_DOCUMENT TEXT:_

|---|

A ll the trappings of a world championship match are in place: the headline-grabbing prize fund, the throngs of working media and cocktail-sipping VIPs, the sound-proof studio couched inside a sleek purpose-built playing hall. The only thing that’s missing is the sport’s best player and most compelling draw.

Magnus Carlsen, considered the greatest chess player on the planet even before rising to the No 1 ranking more than a decade ago and winning the title from Viswanathan Anand, will be enjoying a skiing holiday in the French Alps when Russia’s Ian Nepomniachtchi and China’s Ding Liren kick off their €2m ($2.2m) world title match on Sunday at the St Regis Astana Hotel in the Kazakh capital.

The 32-year-old Norwegian’s name was mentioned only once on Saturday when Nepomniachtchi and Ding met for a final press conference ahead of their best-of-14-games showdown. But the spectre of Carlsen continues to loom over a title match that has been criticized as “amputated” due to his absence, calling into question the legitimacy of the title at stake.

“I was surprised,” Ding said Saturday during the conciliatory, tight-lipped 45-minute affair. “Magnus not playing has surprised me a little bit.”

|---|

_ENTRIES PROVIDED:_
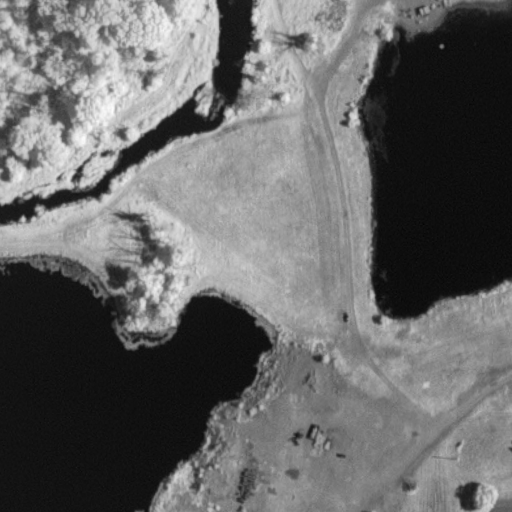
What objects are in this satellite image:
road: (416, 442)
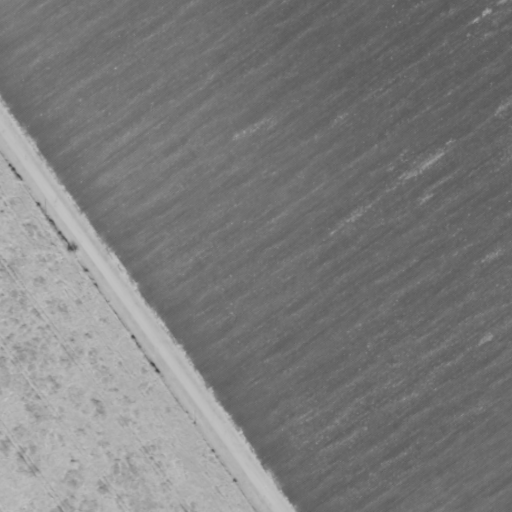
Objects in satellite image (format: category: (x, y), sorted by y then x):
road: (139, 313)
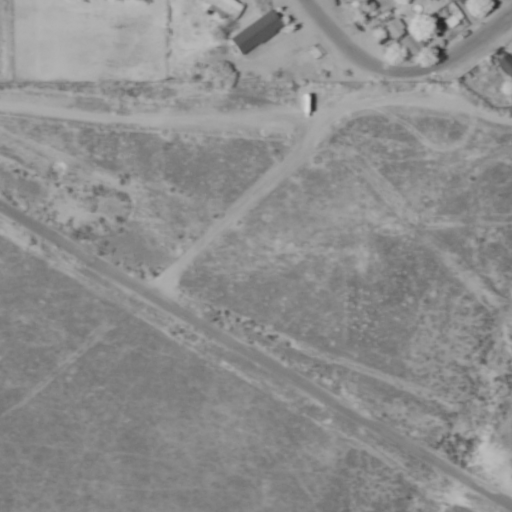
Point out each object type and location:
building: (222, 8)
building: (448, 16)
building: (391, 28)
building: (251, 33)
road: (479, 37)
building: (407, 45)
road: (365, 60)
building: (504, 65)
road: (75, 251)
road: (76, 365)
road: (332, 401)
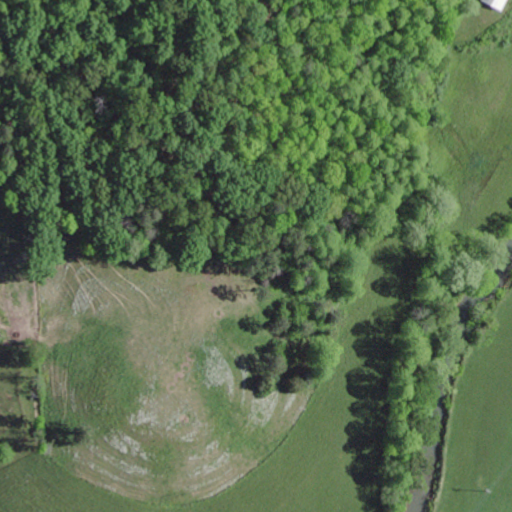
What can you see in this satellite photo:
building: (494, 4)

|---|

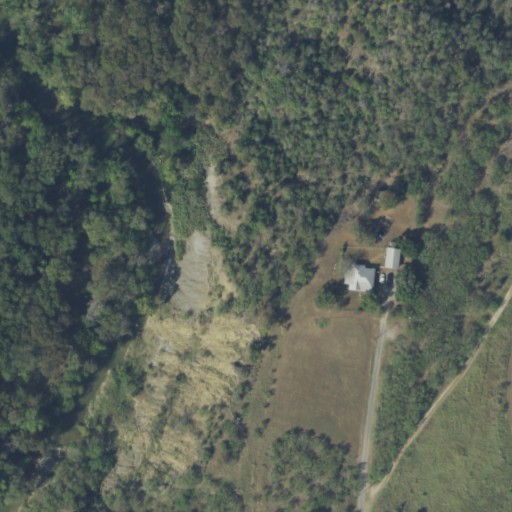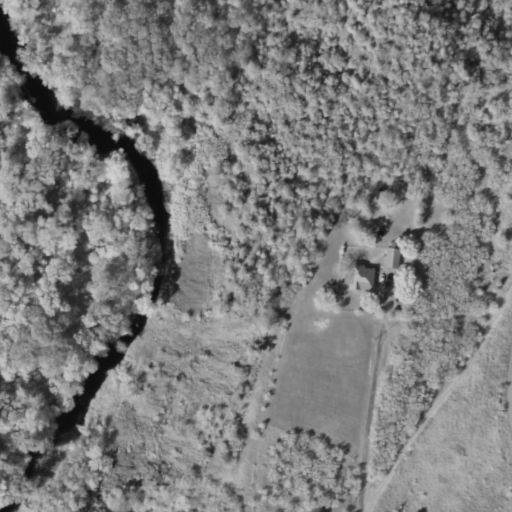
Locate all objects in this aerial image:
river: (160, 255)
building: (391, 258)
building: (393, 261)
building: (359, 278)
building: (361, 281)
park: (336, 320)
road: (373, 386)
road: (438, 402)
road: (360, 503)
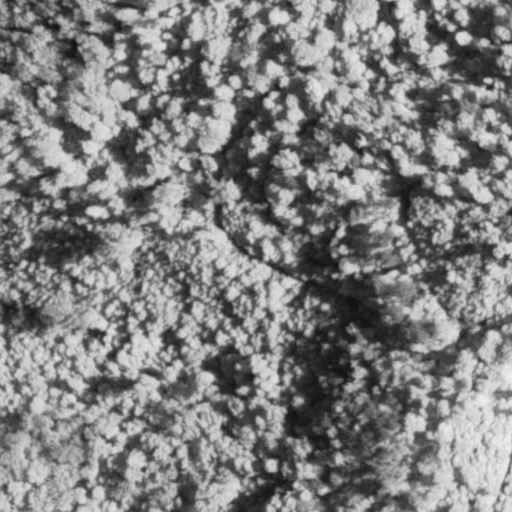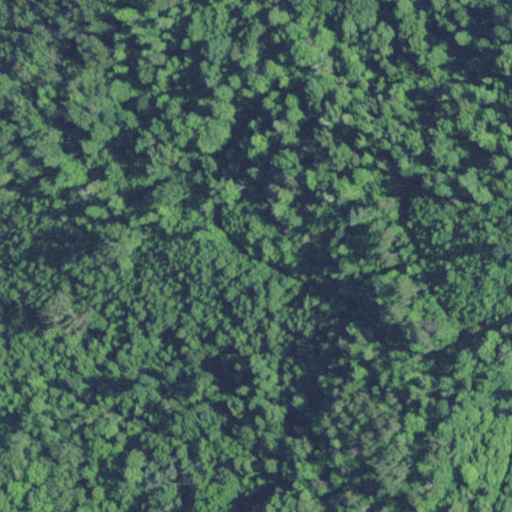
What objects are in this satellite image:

|---|

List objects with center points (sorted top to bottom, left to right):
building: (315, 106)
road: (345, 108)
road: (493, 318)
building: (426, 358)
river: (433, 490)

|---|

_REQUIRED WORK:_
[a] Reproduce the article about Magnus Carlsen's absence from the world chess championship match word for word.
[b] Present the listing lines as a Markdown table with columns "Row" and "Entry", omitting blank lines. Begin at the line that contains "List objects with" and stop after the line that contains "river: (433, 490)".

_RESPONSE LIST:_
[a]
A ll the trappings of a world championship match are in place: the headline-grabbing prize fund, the throngs of working media and cocktail-sipping VIPs, the sound-proof studio couched inside a sleek purpose-built playing hall. The only thing that’s missing is the sport’s best player and most compelling draw.

Magnus Carlsen, considered the greatest chess player on the planet even before rising to the No 1 ranking more than a decade ago and winning the title from Viswanathan Anand, will be enjoying a skiing holiday in the French Alps when Russia’s Ian Nepomniachtchi and China’s Ding Liren kick off their €2m ($2.2m) world title match on Sunday at the St Regis Astana Hotel in the Kazakh capital.

The 32-year-old Norwegian’s name was mentioned only once on Saturday when Nepomniachtchi and Ding met for a final press conference ahead of their best-of-14-games showdown. But the spectre of Carlsen continues to loom over a title match that has been criticized as “amputated” due to his absence, calling into question the legitimacy of the title at stake.

“I was surprised,” Ding said Saturday during the conciliatory, tight-lipped 45-minute affair. “Magnus not playing has surprised me a little bit.”

[b]
| Row | Entry |
|---|---|
| 1 | List objects with center points (sorted top to bottom, left to right): |
| 2 | building: (315, 106) |
| 3 | road: (345, 108) |
| 4 | road: (493, 318) |
| 5 | building: (426, 358) |
| 6 | river: (433, 490) |